Two of the study’s trainees, Sankar Sambandam and Ayyappan Ramalingam, both affiliated with participating research center Sri Ramachandra Medical College in Chennai, India, spent Spring semester 2005 at Berkeley. The two took courses on such topics as global burden of disease, environmental epidemiology and characterization of airborne chemicals.
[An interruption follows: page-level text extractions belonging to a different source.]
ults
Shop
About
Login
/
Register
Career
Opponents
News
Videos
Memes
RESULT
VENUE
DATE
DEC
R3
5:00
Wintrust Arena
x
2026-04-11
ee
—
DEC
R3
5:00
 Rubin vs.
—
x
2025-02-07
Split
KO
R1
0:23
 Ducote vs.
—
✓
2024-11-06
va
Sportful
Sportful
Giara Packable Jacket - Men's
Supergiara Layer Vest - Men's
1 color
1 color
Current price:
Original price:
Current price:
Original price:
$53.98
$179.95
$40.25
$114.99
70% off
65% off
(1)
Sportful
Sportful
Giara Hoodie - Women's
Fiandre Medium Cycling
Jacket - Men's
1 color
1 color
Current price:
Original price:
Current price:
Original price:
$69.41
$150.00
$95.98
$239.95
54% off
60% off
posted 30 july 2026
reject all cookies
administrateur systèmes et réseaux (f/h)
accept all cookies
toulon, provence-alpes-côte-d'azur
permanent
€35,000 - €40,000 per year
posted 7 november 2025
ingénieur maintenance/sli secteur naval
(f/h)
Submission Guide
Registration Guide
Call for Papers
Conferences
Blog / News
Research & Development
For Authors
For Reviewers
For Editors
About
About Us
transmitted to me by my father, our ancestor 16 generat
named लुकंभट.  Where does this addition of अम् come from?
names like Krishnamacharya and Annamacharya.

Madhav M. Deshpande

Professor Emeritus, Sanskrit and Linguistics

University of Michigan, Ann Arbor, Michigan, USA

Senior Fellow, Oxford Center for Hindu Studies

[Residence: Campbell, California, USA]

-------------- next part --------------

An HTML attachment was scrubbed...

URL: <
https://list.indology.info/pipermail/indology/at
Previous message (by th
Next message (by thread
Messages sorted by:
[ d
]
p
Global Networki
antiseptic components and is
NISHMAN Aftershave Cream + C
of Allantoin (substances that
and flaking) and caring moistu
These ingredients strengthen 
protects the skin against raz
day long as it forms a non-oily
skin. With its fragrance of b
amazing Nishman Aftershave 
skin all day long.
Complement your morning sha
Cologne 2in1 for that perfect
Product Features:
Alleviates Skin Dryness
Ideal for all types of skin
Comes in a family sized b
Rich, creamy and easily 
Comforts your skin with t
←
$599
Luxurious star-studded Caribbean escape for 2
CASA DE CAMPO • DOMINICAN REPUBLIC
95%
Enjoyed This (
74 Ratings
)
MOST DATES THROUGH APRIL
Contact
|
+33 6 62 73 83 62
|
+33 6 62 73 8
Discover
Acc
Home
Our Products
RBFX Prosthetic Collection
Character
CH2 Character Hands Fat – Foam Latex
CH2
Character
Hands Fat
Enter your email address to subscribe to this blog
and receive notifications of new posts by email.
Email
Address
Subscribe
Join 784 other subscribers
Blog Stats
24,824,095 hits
Since they have returned home, in addition to collaborating on the tuberculosis study, the two have been involved in an effort to incorporate environmental measures into an upcoming nationwide household health survey in India.
Currently, Suman Sharma, an environmental toxicologist with Nepal’s Ministry of Environment, is here taking courses and working with Kirk Smith and other faculty to develop a research protocol to study childhood pneumonia and indoor air pollution exposure in Nepal.
Workshops Complement Scholar Training
The Fogarty program also sponsors meetings and workshops. An eight-day workshop in December 2005 trained 30 researchers, doctors and policymakers in environmental and molecular epidemiology methods and risk assessment. The participants—from India, Nepal, Pakistan, Sri Lanka, and Bangladesh—were chosen from over a hundred applicants. A workshop planned for March 2006 will bring together investigators from the four tuberculosis study sites to discuss preliminary results and equip researchers with statistical analysis skills.